Peter Vanbrabant – ARC

 

 
 
 
Peter Vanbrabant

 

 

En pratique : des courriers de décisions positives adaptés

Lorsque nous recevons une approbation de l’ONEM, nous envoyons systématiquement une lettre, une « décision positive », aux client(e)s afin de les informer de la décision prise ainsi que de leurs droits et obligations. Nous mentionnons par exemple le montant (éventuellement dégressif) de l’allocation qu’ils recevront et la manière dont ils peuvent la percevoir.

Sur la base de la charte de l’ONEM, nous avons créé différents types de décisions. Nous avons mis en place un système qui, en fonction du barème obtenu, du type de demande d’allocations et des articles de loi applicables au dossier, envoie le type de lettre approprié. Dans cette lettre, les données variables, telles que la date de la demande, les montants journaliers et la situation familiale, sont complétées pour chaque dossier.

La modification de la réglementation de chômage a un impact considérable sur ces lettres de décisions positives. Dans le cadre de la limitation dans le temps des allocations de chômage, nous avons dans un premier temps ajouté un avertissement aux 19 types de lettres concernant les allocations auxquelles cette limitation s’appliquerait. Après le début officiel de la période de transition au 1er juillet 2025 et la rédaction de la nouvelle charte par l’ONEM, nous avons profondément remanié ces courriers. Nous avons pris le temps de supprimer, de remplacer ou d’ajouter des passages, en tenant compte des nouveaux codes et articles de loi.

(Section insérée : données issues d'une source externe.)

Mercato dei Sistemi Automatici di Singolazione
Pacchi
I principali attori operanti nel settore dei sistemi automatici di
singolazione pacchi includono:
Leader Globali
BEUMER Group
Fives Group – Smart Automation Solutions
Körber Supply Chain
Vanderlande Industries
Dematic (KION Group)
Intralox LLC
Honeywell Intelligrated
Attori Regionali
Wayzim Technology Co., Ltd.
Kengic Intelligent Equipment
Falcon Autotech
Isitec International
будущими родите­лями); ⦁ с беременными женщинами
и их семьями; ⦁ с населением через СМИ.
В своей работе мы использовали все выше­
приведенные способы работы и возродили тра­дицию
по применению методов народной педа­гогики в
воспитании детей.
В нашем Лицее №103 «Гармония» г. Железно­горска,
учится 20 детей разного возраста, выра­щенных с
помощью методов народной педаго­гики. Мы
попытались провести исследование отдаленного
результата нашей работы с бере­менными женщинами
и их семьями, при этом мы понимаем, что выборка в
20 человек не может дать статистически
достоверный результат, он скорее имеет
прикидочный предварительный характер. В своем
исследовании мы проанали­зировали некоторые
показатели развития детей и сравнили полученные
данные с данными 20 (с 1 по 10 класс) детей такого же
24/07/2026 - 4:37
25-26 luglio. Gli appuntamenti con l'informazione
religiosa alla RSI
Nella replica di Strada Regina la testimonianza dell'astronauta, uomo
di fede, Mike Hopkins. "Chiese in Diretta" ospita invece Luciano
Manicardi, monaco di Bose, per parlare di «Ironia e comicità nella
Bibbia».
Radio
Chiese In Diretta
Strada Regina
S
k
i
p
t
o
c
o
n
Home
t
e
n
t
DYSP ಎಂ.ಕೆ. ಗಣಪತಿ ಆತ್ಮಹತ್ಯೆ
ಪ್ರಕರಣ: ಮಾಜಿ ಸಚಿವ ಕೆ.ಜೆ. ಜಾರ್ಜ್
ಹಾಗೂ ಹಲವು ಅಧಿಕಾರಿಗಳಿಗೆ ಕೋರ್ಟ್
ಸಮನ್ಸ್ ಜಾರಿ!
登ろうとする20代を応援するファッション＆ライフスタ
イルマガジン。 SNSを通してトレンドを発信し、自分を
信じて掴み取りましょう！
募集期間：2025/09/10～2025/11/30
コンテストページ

Là où le droit était auparavant illimité, la date d’expiration est désormais clairement indiquée sur le courrier. Outre la date d’expiration, les différentes (nouvelles) situations susceptibles d’influencer la durée du droit sont également mentionnées. Ce fut un travail de longue haleine que de décider quelles informations devaient figurer dans quelle lettre. Les 19 lettres ont dû être programmées et testées dans les trois langues nationales. Elles sont désormais toutes adaptées aux règles en vigueur pendant la période de transition, mais devront être réadaptées lorsque la nouvelle réglementation entrera en vigueur le 1er mars 2026.

Avec ces adaptations, nous souhaitons continuer à informer les citoyen(ne)s-client(e)s de manière claire et concrète sur leurs droits spécifiques. Cela est plus important que jamais dans notre société, qui ne cesse d’évoluer à un rythme effréné et dans laquelle les médias nous inondent d’informations.